:: PROVIDED MATERIAL ::

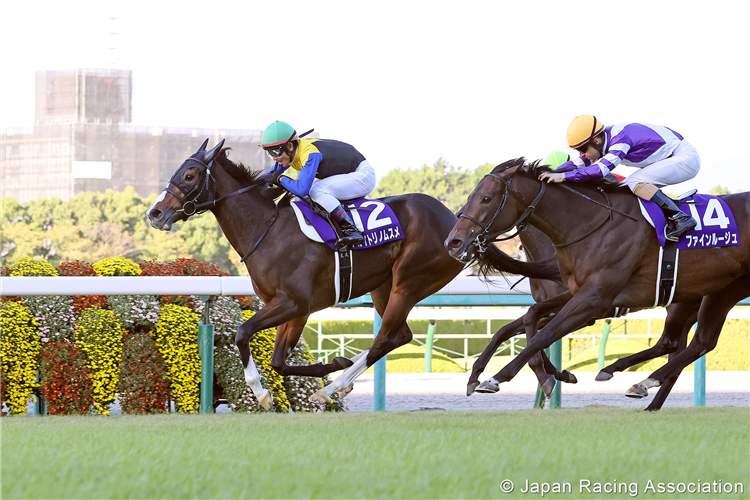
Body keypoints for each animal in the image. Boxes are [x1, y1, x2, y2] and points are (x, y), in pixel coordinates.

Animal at [147, 141, 560, 410]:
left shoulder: (292, 303)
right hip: (383, 285)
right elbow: (278, 360)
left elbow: (243, 333)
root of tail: (458, 223)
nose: (155, 213)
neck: (268, 228)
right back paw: (342, 381)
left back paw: (335, 387)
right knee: (398, 335)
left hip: (410, 278)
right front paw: (332, 366)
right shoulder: (295, 308)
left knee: (387, 337)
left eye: (189, 173)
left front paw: (267, 393)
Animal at [450, 157, 748, 410]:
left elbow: (542, 335)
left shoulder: (594, 302)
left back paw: (642, 384)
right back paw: (636, 386)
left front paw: (499, 378)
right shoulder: (576, 293)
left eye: (486, 199)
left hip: (715, 293)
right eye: (470, 197)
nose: (453, 241)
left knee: (695, 343)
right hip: (704, 293)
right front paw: (483, 375)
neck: (588, 225)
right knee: (684, 343)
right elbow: (523, 322)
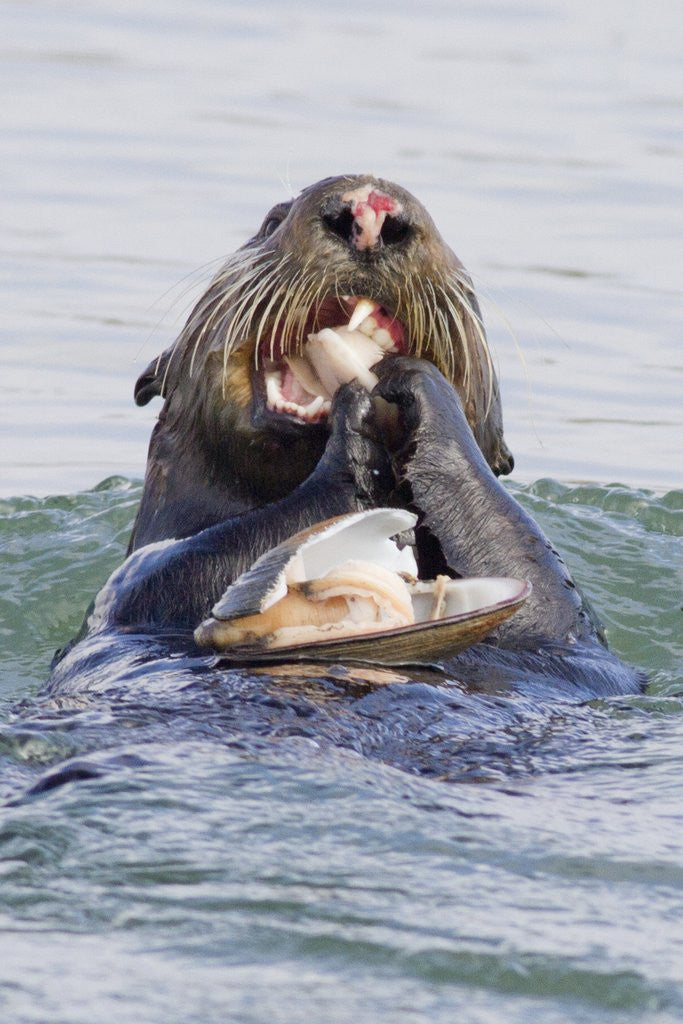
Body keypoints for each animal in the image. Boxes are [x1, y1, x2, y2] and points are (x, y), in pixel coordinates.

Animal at [50, 176, 643, 696]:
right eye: (270, 222)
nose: (370, 213)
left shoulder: (575, 645)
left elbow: (543, 595)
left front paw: (420, 387)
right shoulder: (134, 590)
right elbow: (197, 562)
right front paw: (354, 426)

:::

> **EXERCISE DETAILS**
Filter the listing for the word "elbow" and copy each line that has it.

> **RESPONSE TO THIS TASK**
right elbow: (278, 360)
left elbow: (243, 333)
left elbow: (542, 335)
right elbow: (523, 322)
left elbow: (543, 595)
right elbow: (197, 562)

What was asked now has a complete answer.